## Textauszug

Das böse ‚K‘-Wort

Da wird also Gesine Lötzsch auf einem Kongress mit dem Titel „Wo geht es zum Kommunismus?“ doch tatsächlich sagen, dass das langfristige Ziel der LINKEN der Kommunismus ist. Wie außerordentlich böse. Zudem verliert sie dabei kein Wort über frühere kommunistische Gewalttaten. Wie abscheulich. Alle Parteien plustern sich auf, fordern Überwachen, Ignorieren und Verdammen der LINKEN. Wie richtig.
Die Medien kommen gleich zu der Ansicht, LINKE fordern den Kommunismus. Dass der ganze Aufruhr auf einem Ausschnitt in der Jungen Welt aus einer (noch gar nicht gehaltenen) Rede Lötzschs für einen Kongress beruht, wird dabei gern übersehen.

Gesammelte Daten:
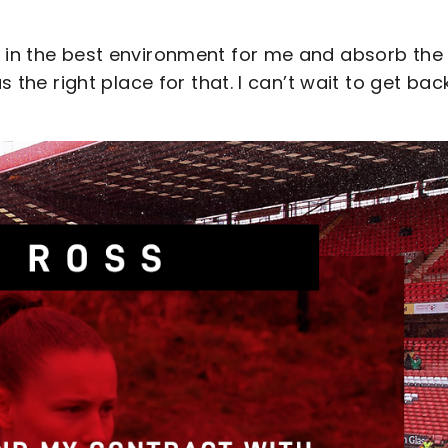
p in the best environment for me and absorb the
s the right place for that. I can’t wait to get bac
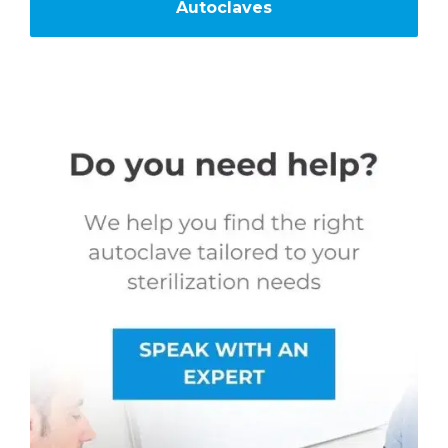
Autoclaves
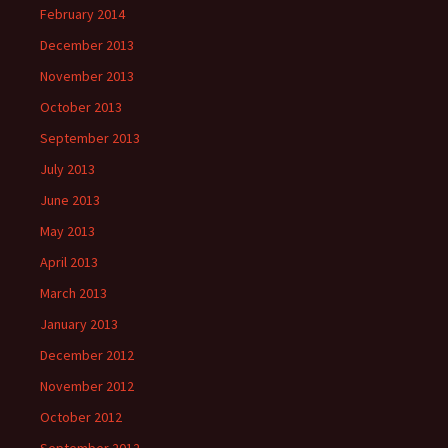
February 2014
December 2013
November 2013
October 2013
September 2013
July 2013
June 2013
May 2013
April 2013
March 2013
January 2013
December 2012
November 2012
October 2012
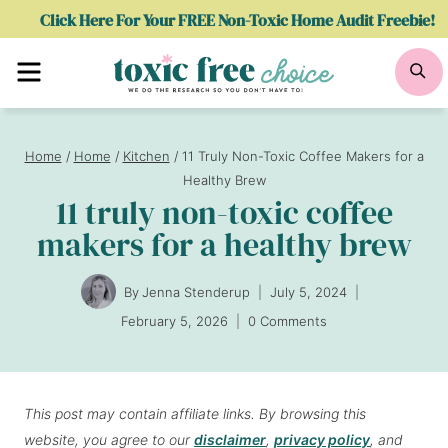
Skip
Click Here For Your FREE Non-Toxic Home Audit Freebie!
to
Menu
Se
content
Home
/
Home
/
Kitchen
/
11 Truly Non-Toxic Coffee Makers for a
Healthy Brew
11 truly non-toxic coffee
makers for a healthy brew
By
Jenna Stenderup
July 5, 2024
February 5, 2026
0 Comments
This post may contain affiliate links. By browsing this
website, you agree to our
disclaimer
,
privacy policy
, and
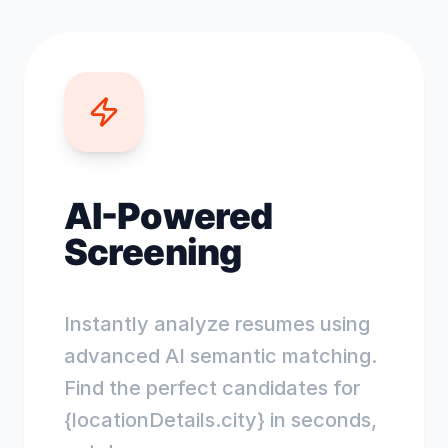
AI-Powered
Screening
Instantly analyze resumes using
advanced AI semantic matching.
Find the perfect candidates for
{locationDetails.city} in seconds,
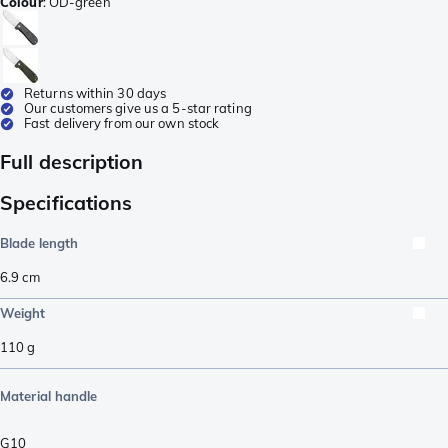
Colour
:
OD-green
Returns within 30 days
Our customers give us a 5-star rating
Fast delivery from our own stock
Full description
Specifications
Blade length
6.9
cm
Weight
110
g
Material handle
G10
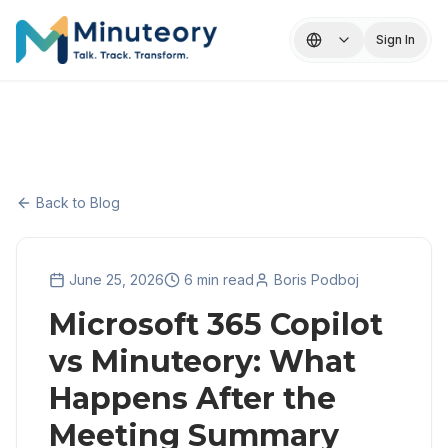
Sign In
Back to Blog
June 25, 2026
6 min read
Boris Podboj
Microsoft 365 Copilot
vs Minuteory: What
Happens After the
Meeting Summary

## Zu bearbeitende Aufgaben
a. Übersetzen Sie aus dem Textauszug über die Rede von Gesine Lötzsch den Satz „Zudem verliert sie dabei kein Wort über frühere kommunistische Gewalttaten.“ ins Englische.
b. Setzen Sie den Textauszug über die Rede von Gesine Lötzsch im Anschluss an dessen letzten Satz fort.

## Ihre Antworten
a. Moreover, she does not say a single word about past communist acts of violence.

b.
Ich glaube, LINKER zu sein, muss in vielerlei Hinsicht anstrengend sein. Egal, was man macht, die Medien stürzen sich drauf. Ob man vor Jahrzehnten einen Porsche und eine Almhütte gekauft hat oder sich auf einem zu linken Kongress äußert, alles ist falsch.

Dabei hat sich die Partei nun einmal in einem Umfeld linker Sozialdemokraten, Sozialisten und Kommunisten gegründet. Und was kann denn da anderes herauskommen, als eine deutlich sozialistisch und eventuell auch kommunistisch orientierte Partei? Und ist es dann ein Wunder, dass man zwar manchmal noch von kommunistischen Verbrechen spricht, sie aber nicht ständig in Reden erwähnt?

Kein Internet-Medium verlinkt den kompletten Redetext von Lötzsch. Das Maximum bekommt man beim Spiegel mit einem Auszug, in dem Lötzsch sagt, dass es viele Wege zum Kommunismus gebe und dass man nur dorthin komme, wenn man in Regierung und Opposition verschiedene Möglichkeiten ausprobiere.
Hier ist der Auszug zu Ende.